По дороге на собрание ему стало страшно. Если еще два часа тому назад он был уверен, что его не исключат, то сейчас было ясно обратное.
— Меня выгонят, — сказал он тихо и остановился.
Он не знал, пойти ему на собрание или не ходить. Ему стало страшно. Он зашел к Никите Кузьмичу. Миша хотел попросить Никиту, чтоб тот вместе с ним пошел на собрание.
Никита Кузьмич жил в первом домике, как идешь от больницы, у края дороги, а напротив — кузница. Как идешь от больницы, сразу за лесом — солнце, пни и поле. У пней растет земляника, в траве поскрипывают какие-то птицы. Поле уходит вправо, к реке, дорога круто поворачивает влево, перепрыгивает через мостик, вскакивает на гору и ровным шагом идет в город. В канаве ржавые ромашки. Стреноженный конь стоит как вкопанный; все ниже и ниже замшевая губа. Конь дремлет — возможно, ему что-нибудь снится. Возможно, ему снится вода, розовый клевер, дальняя дорога и выхваченный клок сена у убегающей впереди телеги. Возможно, ему снится молодость, теплая шея гнедой подруги. Его связали вожжами, свалили на землю… Человек с ножом нагнулся, мешком накрыли голову… Стреноженный конь как вкопанный, и все ниже и ниже замшевая губа. Конь дремлет, — возможно, ему ничего и не снится…
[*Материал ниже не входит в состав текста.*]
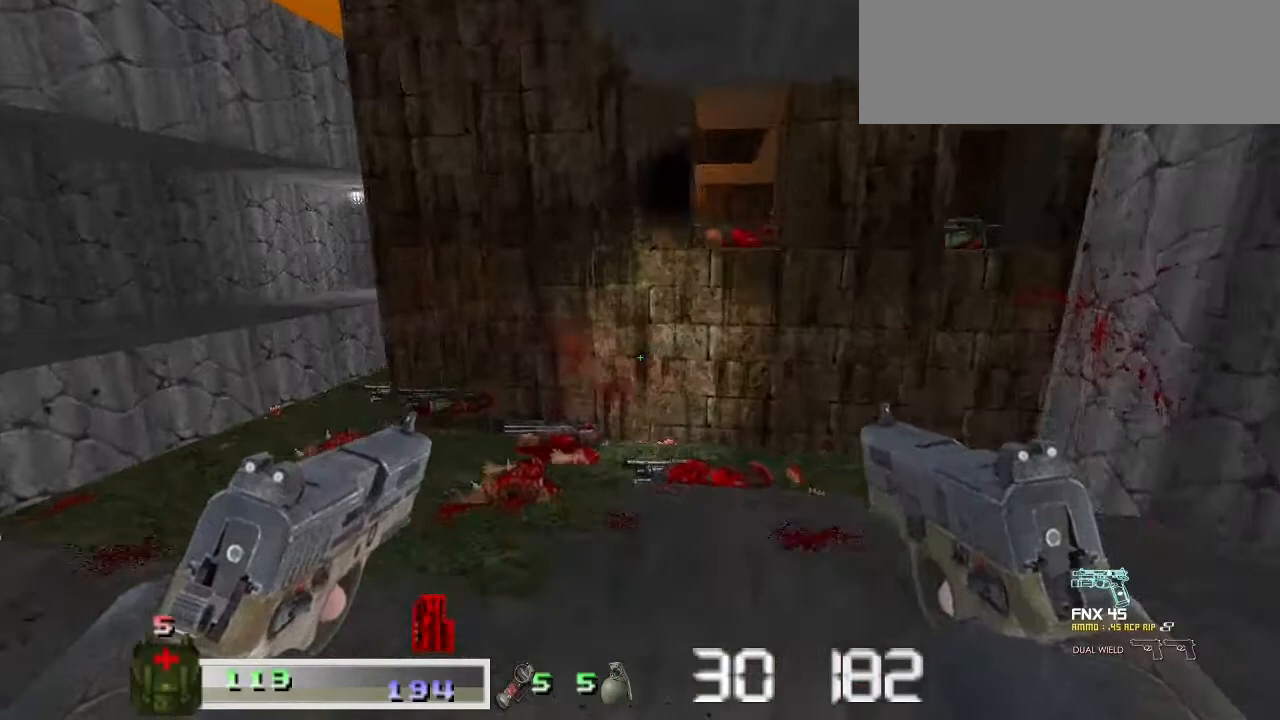
{"keys": ["a", "w"], "mouse": [], "events": [[467, "w", "down"]]}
Среди высокой крапивы стоит нагнувшись нужник, будто приготовился играть в чехарду и хочет перепрыгнуть через домик, в котором живет Никита. В этом домике с трубой набекрень живут много семейств и много детей. На дороге весь день белоголовые дети играют в классы, прыгают на одной ноге и, когда проезжает автобус, шумной ватагой гонятся за ним, мелькая пятками. Пыль и визг. Когда-то и Никита белоголовым, пузатым ребенком подымал пыль на дороге, потом он учился в городском училище и на больших переменах дрался с реалистами и учениками из коммерческой школы. Желтокантные реалисты и зеленооколышные коммерсанты боялись Никиты: особенно им бывало страшно, когда они в новеньких мундирчиках, сияя лакированными козырьками и солнечными пуговицами, шли с гимназистками в лес по этой улице. Они боялись — вот из этого маленького домика выскочит огромный Никита и начнет бить морду. Зря они трусили. К этому времени Никита их сам боялся. Он знал, что за них заступятся и городовой, и учитель, и его же отец сдерет с него шкуру.
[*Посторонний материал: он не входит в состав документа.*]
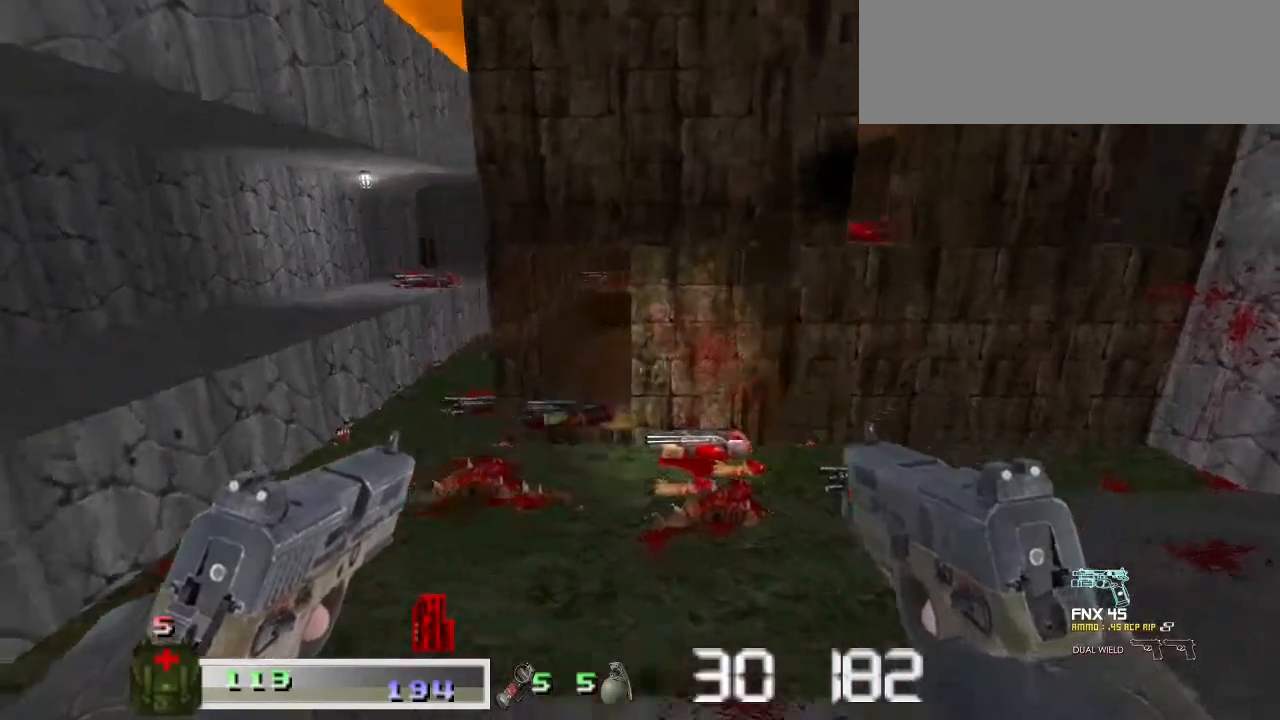
{"keys": ["m1", "m2", "w"], "mouse": ["left", "right"], "events": [[33, "a", "up"], [200, "d", "down"], [433, "d", "up"], [467, "m1", "down"], [467, "m2", "down"], [467, "mouse_left", "down"], [467, "mouse_right", "down"]]}
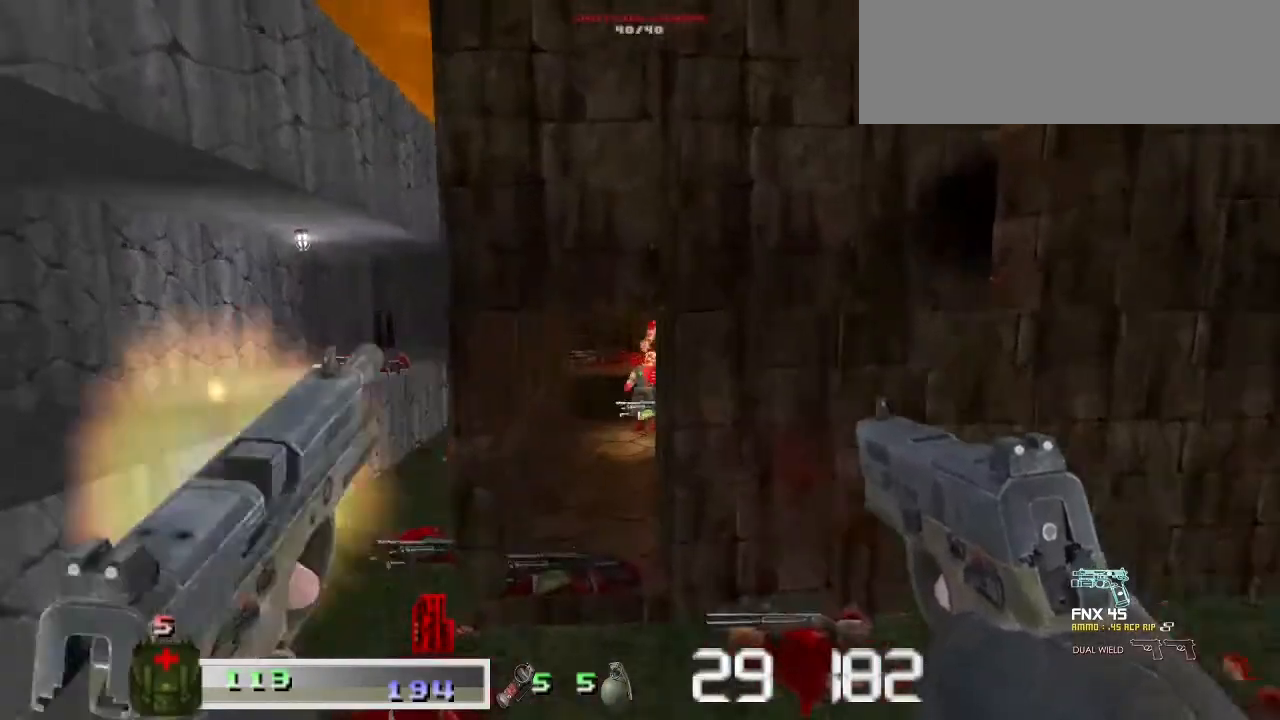
{"keys": ["w"], "mouse": [], "events": [[267, "a", "down"], [333, "m1", "up"], [333, "m2", "up"], [333, "mouse_left", "up"], [333, "mouse_right", "up"], [467, "a", "up"]]}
Отец Никиты, сапожник Кузьма, маленький и тощий, чрезвычайно больно дрался. У него были руки худые, но длинные и до того крепкие, что он ладонью забивал в стенку гвозди. Он бил Никиту, сестру Никиты Аделаиду и больше всех — жену. Он таскал ее за волосы, бил рашпилем по сизым икрам, и когда она рушилась на пол, он топтал ее тело, как булочник тесто, только мелькала его рыжая бороденка. Потом соседи обливали ее водой прямо из ведра. Иногда отец с восхода до заката солнца, не разгибаясь, сидел за верстаком. Изредка он выпрямлялся, выхватывал из консервной банки жменьку гвоздей, засовывал гвозди за щеку и стучал молотком. Вечером он разносил починку заказчикам и возвращался домой поздно.